Hockey lost another one of its greats as Joe Sakic announced he will be retiring from a game that he has enjoyed, and thrived in, for the past 20 years. In a storied career, where Sakic technically played for the same team (the Quebec Nordiques moved to Colorado and became the Avalanche in 1995), Sakic stands as a two-time Stanley Cup Champion, a Conn Smythe winner, a four-time Gold Medal and two-time Silver medal earner on the international stage with Team Canada, a Hart Memorial Trophy winner, a Lady Byng Memorial Trophy Winner and a Lester B. Pearson Award along with a Winter Olympics MVP in 2002.
If that wasn’t enough, Sakic is just one of six players to score over 1500 points with one club. He has over 1000 career assists, is the second oldest player to score 100 points in a regular season behind Gordie Howe, and is the longest tenured captain of any NHL franchise in history.
The last accomplishment is perhaps what Sakic will be remembered for. He was a leader through and through. He was the type of player that you wanted to play for. He was a class act at all times, a team player, never causing any drama and always bringing his all to the rink each and every night. Perhaps, in one of the more touching moments in NHL history, Sakic elected to let Ray Bourque hoist the Stanley Cup trophy after the Avs came back from a 3-2 deficit in the final series against New Jersey. Hoisting the Cup is every captain’s dream, and Sakic allowed one of his respected peers to do the honor instead, since Bourque had been such an integral part in getting the Avalanche over the hump. That was the kind of selfless character Joe Sakic was in the past, and remains today.
Certainly, the final two years of his career have been disappointing. The Colorado Avalanche have struggled immensely, and Sakic played in just 44 and 12 games in his final two seasons. Last season he scored just 12 points, two of those were goals. After twenty years, and accomplishing just about every possible accolade you can in the sport of hockey, Sakic is hanging up the skates. And he will be missed.
On Thursday, the focus will be on Sakic who will make the announcement official. Starting Friday, the Avalanche will have to find a way to move on and bolster their +6600 odds of winning the Cup in 2009-10. It’s a daunting task, but moving in without one of the greatest leaders to ever don a “C” in the NHL could prove to be even more challenging.
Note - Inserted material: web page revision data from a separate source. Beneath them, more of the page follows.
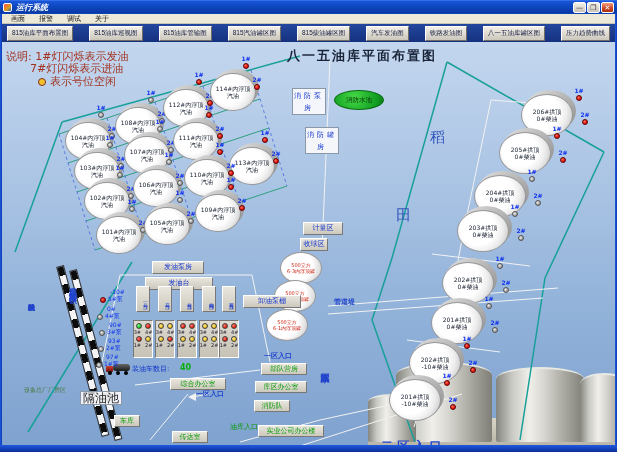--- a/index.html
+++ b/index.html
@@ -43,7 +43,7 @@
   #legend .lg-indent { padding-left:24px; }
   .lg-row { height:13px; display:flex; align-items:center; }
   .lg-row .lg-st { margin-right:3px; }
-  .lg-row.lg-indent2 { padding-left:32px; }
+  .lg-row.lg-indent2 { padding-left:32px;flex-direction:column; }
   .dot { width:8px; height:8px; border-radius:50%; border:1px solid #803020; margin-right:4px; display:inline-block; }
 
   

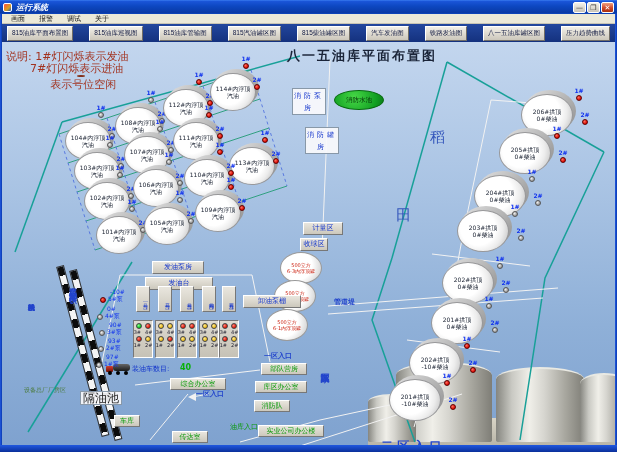--- a/index.html
+++ b/index.html
@@ -237,7 +237,7 @@
     <div id="b-firepool" style="left:332px;top:48px;width:50px;height:20px;">消防水池</div>
     <div class="gbox blue" style="left:301px;top:180px;width:40px;">计量区</div>
     <div class="gbox blue" style="left:298px;top:196px;width:28px;">收球区</div>
-    <div class="gbox blue" style="left:241px;top:217px;width:58px;margin-top:36px;">卸油泵棚</div>
+    <div class="gbox blue" style="left:241px;top:217px;width:70px;">卸油泵棚</div>
     <div class="gbox blue" style="left:150px;top:219px;width:52px;">发油泵房</div>
     <div class="gbox blue" style="left:143px;top:235px;width:68px;">发油台</div>
     <div class="gbox green" style="left:168px;top:336px;width:56px;">综合办公室</div>

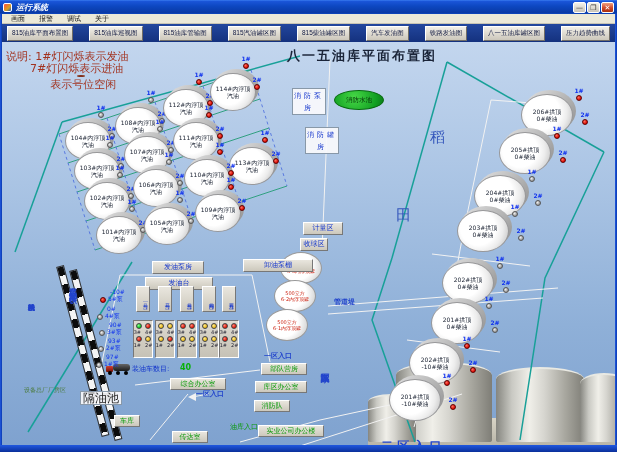--- a/index.html
+++ b/index.html
@@ -269,7 +269,7 @@
       <div class="wheel w3"></div>
     </div>
     <div id="truck-count-label">装油车数目:</div>
-    <div id="truck-count-value">40</div>
+    <div id="truck-count-value">20</div>
   <div class="tank gas" style="left: 63px; top: 80px;">
         <div class="tface">
           <span>104#内浮顶</span>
The task is even scarier given that Calgary, Vancouver, Minnesota and Edmonton are getting stronger and stronger. The Avs are infused with a bevy of young talent, including Wojtek Woslki, Paul Stastny, Marek Svatos, Tyler Arnason and the always electric Milan Hejduk. But only Hejdux was able to bridge the 50 point barrier last season, and the Avalanche were outclassed on many nights. This team has a long way to go, but with Sakic stepping aside it will be easier to look to the future and rebuild.
For now, the game bids adieu to one of the greatest to ever play the game. On Thursday, the entire hockey community, the NHL betting fans and the Avs supporters will tip their glasses and raise their hats to one of the legends. To those who doubt just how incredible his leadership was, all you have to do is consider his nickname. He was, and will forever be, “Captain” Joe Sakic.